Being collaborative is one strength you might look for here. Did the candidate seek out feedback from others in understanding the problem, developing possible solutions, and implementing a workable solution? Describe a mistake you've made professionally. We're all human, and candidates should be able to admit that they've made mistakes at certain times.
This situational question is really more about finding out how a candidate learns, reflects upon mistakes, and takes lessons learned into the future. If a candidate refuses to admit to any past mistakes, then it's a sign that he or she isn't willing or able to learn anything from difficult situations.
Describe a situation where you worked under a tight deadline.
Here, you are asking interviewees to tell a success story that demonstrates how they organized their workflow, dealt with pressure, and navigated through competing priorities. It's a good opportunity to hear a candidate's planning process, how they communicate with others, and how they collaborate with colleagues toward a common goal.
Did the candidate try to extend the deadline if possible? Did the candidate ask for additional help? Most importantly, did they fully commit their own time to meeting the deadline and ask others to commit, too?A stellar auto repair shop should have a net profit of 20 to 30 percent if it follows our model.
If you are losing customers to competitors, we will survey your customers to determine what the real problem is and help you correct it.
Alan the owner and manager of small auto repair shop is using situational leadership style. In this situation, the mediating variables are similar to substitutes for leadership, that is, some of mediating variables are already at their maximum short term level, making the job of the leader (Alan) much easier.
For all of your automotive questions, Ask The Master Auto Technician, James Morris. Submit your automotive questions through our site, or callinto the radio or TV show. The average independent auto repair shop only nets only 2 to 3%.

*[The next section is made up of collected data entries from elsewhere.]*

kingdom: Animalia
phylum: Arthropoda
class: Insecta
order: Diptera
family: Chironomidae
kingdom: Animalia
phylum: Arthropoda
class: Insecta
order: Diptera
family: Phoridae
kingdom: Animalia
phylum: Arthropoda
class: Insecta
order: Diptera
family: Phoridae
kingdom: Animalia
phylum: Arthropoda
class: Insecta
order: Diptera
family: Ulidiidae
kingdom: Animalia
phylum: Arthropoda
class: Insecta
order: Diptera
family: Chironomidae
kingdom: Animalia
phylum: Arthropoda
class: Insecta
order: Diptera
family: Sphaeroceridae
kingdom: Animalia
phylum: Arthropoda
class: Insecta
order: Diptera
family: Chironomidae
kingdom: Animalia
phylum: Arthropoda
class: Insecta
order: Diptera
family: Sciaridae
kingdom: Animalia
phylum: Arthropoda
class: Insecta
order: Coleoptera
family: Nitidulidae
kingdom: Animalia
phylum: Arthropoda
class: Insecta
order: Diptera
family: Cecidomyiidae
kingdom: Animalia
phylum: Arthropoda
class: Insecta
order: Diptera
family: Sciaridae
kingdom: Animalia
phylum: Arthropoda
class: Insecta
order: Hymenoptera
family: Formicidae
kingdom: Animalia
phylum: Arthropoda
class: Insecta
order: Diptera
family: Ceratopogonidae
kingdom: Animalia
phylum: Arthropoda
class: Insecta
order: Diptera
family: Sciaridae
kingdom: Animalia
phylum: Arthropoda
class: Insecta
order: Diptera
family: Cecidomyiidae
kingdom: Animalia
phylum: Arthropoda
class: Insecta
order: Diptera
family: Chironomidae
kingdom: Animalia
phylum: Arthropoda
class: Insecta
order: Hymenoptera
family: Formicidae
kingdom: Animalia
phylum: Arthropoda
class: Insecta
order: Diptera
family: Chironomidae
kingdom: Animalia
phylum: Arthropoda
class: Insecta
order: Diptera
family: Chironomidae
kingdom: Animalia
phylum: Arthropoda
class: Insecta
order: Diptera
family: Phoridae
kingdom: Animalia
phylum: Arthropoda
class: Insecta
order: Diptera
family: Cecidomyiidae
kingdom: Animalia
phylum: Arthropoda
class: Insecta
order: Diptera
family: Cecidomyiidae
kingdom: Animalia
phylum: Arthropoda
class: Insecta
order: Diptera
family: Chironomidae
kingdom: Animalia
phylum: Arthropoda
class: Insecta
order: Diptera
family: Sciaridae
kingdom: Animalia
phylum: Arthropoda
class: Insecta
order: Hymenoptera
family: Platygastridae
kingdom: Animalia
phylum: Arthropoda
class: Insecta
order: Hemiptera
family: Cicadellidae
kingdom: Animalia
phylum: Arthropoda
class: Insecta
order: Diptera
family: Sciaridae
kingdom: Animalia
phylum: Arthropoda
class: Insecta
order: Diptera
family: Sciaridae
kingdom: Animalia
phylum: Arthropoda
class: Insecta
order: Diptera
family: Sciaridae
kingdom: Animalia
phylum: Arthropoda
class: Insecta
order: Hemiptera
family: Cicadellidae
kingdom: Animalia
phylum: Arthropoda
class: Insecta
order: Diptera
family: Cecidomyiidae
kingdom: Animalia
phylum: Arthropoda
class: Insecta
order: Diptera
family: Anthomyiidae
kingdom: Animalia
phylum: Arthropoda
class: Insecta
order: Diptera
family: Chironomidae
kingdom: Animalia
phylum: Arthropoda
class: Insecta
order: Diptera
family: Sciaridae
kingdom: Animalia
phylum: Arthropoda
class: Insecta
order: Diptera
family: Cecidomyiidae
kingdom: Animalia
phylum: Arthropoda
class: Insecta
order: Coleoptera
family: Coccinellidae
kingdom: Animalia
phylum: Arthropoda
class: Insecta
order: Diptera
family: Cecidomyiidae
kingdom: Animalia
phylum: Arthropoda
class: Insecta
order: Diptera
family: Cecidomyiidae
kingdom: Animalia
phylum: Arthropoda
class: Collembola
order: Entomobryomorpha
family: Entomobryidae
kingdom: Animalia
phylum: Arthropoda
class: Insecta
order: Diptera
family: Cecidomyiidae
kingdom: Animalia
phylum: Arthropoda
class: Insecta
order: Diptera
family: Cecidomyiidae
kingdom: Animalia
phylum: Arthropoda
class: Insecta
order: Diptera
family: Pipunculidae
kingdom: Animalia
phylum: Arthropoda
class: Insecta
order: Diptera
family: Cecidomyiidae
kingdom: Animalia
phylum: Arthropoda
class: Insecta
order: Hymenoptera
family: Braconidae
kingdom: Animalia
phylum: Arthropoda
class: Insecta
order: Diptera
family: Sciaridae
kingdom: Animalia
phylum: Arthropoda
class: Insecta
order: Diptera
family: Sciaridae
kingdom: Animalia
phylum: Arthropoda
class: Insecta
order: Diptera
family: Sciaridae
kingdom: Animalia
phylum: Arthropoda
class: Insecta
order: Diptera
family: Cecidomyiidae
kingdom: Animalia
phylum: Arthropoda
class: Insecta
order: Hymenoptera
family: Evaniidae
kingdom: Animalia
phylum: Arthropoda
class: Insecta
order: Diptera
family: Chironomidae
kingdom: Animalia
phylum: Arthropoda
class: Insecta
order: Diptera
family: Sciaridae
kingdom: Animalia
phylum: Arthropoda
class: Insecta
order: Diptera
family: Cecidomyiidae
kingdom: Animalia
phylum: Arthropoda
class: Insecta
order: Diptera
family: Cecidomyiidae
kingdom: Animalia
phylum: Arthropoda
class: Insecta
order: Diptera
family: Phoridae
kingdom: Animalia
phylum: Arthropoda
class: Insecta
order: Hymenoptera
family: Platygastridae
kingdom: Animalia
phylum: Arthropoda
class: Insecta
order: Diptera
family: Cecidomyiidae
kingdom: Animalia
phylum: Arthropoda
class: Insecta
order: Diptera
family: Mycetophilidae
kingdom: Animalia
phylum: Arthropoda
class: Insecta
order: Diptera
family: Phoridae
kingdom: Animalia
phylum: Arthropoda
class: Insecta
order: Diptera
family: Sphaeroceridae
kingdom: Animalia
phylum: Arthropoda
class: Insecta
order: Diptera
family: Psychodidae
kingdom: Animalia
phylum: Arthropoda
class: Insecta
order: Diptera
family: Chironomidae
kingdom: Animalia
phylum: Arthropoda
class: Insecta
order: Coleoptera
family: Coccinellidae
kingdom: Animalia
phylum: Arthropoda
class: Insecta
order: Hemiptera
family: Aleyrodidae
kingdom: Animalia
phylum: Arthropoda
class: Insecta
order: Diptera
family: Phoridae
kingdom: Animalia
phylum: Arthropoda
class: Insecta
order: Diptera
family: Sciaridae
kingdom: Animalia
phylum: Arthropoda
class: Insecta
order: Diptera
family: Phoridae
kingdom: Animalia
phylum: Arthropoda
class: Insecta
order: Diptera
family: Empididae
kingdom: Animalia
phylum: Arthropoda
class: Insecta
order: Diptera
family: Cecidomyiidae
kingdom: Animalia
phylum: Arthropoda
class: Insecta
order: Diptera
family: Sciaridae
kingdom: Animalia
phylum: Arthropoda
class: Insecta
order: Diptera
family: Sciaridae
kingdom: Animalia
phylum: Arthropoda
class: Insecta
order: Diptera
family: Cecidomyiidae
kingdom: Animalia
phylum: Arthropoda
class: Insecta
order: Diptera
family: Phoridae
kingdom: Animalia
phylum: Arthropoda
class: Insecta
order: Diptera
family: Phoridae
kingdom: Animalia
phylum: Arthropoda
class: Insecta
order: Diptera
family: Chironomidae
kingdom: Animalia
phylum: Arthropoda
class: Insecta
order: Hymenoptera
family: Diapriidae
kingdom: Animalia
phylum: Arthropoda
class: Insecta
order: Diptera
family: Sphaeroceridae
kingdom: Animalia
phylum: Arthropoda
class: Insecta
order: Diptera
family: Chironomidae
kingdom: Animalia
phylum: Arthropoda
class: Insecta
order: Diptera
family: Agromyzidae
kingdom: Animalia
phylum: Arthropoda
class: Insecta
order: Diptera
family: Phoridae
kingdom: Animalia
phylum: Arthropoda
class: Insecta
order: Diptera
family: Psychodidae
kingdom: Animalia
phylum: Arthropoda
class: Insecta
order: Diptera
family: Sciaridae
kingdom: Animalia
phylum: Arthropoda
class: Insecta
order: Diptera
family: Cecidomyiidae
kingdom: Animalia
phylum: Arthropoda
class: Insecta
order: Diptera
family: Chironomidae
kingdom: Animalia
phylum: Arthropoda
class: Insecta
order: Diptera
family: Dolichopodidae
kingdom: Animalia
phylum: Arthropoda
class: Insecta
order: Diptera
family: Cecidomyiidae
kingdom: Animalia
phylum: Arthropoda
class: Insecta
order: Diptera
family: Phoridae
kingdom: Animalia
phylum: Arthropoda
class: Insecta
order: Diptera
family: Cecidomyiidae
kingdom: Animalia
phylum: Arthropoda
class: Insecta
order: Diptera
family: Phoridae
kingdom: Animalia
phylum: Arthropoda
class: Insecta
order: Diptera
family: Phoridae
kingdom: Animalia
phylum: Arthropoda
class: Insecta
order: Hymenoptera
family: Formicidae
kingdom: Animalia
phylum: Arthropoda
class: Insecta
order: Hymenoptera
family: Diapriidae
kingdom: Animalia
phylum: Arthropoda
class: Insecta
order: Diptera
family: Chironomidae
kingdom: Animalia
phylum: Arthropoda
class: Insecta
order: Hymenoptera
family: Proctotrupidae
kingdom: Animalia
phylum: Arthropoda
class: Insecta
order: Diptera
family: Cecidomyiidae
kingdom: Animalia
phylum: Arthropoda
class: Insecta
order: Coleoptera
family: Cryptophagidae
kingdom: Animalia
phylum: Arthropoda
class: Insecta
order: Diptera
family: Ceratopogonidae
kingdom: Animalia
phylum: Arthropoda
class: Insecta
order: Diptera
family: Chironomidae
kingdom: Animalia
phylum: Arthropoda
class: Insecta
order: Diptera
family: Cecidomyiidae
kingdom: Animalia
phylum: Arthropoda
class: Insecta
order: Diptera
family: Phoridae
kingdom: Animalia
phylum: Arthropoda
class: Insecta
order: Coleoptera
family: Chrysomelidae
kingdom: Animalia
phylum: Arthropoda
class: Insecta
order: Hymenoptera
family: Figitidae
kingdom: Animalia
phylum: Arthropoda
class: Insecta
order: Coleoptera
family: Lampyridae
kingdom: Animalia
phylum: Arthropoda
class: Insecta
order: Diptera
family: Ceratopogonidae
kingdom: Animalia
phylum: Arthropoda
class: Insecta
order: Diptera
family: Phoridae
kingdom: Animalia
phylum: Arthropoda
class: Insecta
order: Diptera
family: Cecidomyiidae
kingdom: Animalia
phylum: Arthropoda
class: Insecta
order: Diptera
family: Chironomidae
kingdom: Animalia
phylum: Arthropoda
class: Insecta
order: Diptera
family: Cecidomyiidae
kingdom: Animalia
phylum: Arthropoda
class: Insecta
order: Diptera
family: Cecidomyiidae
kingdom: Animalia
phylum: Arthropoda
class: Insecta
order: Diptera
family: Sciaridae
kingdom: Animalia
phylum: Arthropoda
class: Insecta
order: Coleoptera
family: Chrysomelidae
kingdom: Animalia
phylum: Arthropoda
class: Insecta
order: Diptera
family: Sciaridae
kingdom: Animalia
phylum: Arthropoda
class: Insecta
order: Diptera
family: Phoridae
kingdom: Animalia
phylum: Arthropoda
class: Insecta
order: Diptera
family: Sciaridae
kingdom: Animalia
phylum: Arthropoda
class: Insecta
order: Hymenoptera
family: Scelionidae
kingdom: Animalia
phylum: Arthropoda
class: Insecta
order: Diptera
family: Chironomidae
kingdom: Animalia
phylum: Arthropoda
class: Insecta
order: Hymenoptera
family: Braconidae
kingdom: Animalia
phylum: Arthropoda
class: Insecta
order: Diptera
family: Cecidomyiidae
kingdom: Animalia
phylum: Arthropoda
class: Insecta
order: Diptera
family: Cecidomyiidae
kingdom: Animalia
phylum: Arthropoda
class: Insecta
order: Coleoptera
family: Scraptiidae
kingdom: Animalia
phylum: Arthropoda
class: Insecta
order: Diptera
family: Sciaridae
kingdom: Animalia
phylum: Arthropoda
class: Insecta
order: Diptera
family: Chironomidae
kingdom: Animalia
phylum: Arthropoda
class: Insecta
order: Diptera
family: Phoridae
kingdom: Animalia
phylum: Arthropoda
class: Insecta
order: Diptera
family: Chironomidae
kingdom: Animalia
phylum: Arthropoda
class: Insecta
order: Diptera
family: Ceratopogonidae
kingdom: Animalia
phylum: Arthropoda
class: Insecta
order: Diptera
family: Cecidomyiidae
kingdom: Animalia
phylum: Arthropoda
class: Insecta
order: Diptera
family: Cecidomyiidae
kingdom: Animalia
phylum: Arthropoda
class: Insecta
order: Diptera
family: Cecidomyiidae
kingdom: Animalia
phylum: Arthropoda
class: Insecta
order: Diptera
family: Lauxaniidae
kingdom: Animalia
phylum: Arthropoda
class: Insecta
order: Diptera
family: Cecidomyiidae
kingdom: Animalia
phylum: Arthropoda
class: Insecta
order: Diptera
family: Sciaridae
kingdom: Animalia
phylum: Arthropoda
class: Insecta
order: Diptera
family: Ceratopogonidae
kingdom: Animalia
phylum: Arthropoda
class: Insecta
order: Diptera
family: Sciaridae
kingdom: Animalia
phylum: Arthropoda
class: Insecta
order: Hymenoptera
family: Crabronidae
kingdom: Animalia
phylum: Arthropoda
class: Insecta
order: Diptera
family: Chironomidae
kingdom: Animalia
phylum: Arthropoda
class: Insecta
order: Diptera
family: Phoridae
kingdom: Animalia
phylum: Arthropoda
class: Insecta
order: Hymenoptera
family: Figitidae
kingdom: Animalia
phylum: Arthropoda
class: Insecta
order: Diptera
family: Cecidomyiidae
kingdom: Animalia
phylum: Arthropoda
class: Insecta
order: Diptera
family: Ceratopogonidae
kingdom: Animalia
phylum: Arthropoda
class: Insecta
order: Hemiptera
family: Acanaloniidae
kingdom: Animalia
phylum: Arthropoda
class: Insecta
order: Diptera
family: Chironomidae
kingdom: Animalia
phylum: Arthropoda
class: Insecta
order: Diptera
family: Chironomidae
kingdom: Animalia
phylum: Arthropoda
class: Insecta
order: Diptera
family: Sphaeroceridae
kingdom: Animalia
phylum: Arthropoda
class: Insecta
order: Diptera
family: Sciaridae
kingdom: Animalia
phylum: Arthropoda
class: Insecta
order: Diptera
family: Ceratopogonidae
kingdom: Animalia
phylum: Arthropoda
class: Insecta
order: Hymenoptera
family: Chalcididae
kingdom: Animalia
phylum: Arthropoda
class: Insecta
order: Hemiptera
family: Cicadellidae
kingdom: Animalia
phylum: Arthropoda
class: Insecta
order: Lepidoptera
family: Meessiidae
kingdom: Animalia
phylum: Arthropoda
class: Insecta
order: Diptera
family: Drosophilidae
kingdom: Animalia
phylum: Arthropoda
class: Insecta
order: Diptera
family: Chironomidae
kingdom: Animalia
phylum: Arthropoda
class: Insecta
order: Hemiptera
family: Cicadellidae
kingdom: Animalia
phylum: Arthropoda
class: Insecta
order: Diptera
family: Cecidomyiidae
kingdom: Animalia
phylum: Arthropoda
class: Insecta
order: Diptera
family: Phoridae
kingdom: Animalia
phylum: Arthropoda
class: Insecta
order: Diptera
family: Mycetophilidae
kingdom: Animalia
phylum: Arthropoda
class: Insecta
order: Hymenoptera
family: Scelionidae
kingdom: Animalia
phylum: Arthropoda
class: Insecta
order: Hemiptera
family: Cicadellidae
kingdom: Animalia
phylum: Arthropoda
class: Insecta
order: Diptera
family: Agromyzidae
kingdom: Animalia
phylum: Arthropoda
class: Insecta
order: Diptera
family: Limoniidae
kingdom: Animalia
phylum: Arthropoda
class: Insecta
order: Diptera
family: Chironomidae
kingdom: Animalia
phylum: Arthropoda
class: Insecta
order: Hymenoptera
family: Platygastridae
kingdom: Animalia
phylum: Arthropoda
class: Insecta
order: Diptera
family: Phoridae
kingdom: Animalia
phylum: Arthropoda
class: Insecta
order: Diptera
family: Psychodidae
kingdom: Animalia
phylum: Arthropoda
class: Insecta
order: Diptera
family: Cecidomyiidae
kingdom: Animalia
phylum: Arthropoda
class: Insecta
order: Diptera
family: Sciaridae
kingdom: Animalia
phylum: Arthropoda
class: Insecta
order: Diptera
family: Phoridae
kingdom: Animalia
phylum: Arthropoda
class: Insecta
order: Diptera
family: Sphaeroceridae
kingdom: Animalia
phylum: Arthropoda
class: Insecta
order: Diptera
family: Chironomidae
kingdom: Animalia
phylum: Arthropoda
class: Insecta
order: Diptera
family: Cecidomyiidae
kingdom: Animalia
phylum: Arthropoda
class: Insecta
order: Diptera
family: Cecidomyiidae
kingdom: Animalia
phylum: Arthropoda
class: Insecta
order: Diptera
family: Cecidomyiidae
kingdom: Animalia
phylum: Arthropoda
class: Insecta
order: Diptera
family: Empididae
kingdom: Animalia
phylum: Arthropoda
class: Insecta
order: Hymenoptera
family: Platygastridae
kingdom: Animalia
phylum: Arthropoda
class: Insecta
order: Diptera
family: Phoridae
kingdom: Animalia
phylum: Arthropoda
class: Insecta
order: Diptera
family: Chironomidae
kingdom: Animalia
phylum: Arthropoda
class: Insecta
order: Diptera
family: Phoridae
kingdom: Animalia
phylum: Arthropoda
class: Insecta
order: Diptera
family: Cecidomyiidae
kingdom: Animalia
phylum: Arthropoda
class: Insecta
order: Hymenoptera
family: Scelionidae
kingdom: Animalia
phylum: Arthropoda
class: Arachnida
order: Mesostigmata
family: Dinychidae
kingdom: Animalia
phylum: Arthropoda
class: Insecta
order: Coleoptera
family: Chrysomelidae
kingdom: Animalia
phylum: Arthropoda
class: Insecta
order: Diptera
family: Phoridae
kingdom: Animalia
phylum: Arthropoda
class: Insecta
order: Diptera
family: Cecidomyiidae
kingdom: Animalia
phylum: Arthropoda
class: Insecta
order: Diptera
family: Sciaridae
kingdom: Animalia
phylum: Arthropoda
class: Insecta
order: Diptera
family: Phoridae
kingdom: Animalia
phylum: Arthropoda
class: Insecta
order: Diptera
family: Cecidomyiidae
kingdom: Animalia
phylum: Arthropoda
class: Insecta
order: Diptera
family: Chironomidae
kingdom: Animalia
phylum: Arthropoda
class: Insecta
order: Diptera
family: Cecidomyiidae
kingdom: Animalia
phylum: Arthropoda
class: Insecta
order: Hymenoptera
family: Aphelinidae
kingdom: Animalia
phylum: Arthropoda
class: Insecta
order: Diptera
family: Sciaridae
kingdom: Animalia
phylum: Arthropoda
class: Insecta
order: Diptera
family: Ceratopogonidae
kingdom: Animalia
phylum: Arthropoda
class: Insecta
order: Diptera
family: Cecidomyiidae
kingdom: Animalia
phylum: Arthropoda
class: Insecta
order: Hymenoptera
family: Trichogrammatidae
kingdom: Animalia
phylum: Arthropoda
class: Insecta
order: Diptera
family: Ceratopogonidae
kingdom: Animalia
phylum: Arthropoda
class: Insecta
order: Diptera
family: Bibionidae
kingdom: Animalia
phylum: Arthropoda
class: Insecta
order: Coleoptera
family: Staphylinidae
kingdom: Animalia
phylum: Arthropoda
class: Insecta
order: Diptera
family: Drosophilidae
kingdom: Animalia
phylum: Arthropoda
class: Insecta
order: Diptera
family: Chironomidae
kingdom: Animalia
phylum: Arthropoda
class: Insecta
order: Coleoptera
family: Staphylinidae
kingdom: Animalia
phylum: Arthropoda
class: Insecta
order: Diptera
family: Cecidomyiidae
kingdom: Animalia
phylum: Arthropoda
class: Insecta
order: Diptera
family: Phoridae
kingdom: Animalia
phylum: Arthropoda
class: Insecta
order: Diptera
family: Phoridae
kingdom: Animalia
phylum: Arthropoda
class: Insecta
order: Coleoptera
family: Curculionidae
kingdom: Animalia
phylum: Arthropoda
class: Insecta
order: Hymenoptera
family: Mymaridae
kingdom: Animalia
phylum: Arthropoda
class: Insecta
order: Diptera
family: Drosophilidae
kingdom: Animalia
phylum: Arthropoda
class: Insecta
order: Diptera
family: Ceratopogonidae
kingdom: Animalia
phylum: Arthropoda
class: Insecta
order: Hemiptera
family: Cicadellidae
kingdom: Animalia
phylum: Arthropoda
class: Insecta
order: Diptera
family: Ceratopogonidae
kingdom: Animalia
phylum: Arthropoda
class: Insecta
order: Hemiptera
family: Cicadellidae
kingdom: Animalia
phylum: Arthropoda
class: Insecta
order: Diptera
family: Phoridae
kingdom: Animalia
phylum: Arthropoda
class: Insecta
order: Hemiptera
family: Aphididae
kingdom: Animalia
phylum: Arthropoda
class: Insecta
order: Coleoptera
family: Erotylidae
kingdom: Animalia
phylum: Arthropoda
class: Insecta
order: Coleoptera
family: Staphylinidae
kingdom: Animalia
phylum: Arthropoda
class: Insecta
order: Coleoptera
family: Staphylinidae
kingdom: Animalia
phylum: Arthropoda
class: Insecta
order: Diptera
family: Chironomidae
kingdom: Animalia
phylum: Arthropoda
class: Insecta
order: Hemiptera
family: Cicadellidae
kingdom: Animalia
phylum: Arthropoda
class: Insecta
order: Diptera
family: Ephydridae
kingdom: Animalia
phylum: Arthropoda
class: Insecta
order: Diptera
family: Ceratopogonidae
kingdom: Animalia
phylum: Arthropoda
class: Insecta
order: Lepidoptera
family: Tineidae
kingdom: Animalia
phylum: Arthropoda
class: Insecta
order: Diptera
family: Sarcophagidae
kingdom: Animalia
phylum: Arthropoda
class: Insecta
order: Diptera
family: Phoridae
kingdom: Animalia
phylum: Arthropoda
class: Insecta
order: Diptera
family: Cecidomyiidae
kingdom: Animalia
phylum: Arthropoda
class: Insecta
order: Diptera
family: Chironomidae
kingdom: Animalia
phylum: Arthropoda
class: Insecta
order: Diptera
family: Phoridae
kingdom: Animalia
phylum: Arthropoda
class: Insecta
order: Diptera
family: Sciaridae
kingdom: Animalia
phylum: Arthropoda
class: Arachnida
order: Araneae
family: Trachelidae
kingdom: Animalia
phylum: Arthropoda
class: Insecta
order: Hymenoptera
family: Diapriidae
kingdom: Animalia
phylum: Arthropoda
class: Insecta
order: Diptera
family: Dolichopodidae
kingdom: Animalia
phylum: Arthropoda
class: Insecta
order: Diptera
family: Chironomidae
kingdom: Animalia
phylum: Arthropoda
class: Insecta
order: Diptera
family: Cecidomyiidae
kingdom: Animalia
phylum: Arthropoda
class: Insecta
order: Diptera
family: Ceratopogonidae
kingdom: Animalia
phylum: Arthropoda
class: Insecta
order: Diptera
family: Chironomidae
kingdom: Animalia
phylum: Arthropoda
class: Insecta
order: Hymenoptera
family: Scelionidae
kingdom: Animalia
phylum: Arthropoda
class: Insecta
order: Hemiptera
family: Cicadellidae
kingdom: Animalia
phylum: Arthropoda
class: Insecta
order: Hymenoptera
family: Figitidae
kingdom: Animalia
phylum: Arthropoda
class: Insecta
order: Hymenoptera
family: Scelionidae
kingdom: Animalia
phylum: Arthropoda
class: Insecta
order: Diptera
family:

Automotive technology is changing daily in our industry. My question to you the shop owner is, “Are you. The Chevrolet Tahoe Reliability Rating is out of , Find a high quality auto repair shop or dealer near you but if severe issues and annual average visits to the shop are low, that's a good indicator of a reliable car.
Frequency. The Nissan Altima Reliability Rating is out of , which ranks it 9th out of 24 for midsize cars. The average annual repair cost is $ which means it has lower than average ownership costs.
The severity of repairs is average and the frequency of those issues is . An auto repair shop is a typical blue-collar work situation where a number of medium to highly skilled workers with moderate to low education work under the leadership of the owner of the shop.
Usually the leadership is more autocratic in nature, and a hierarchy often builds up among the workers themselves.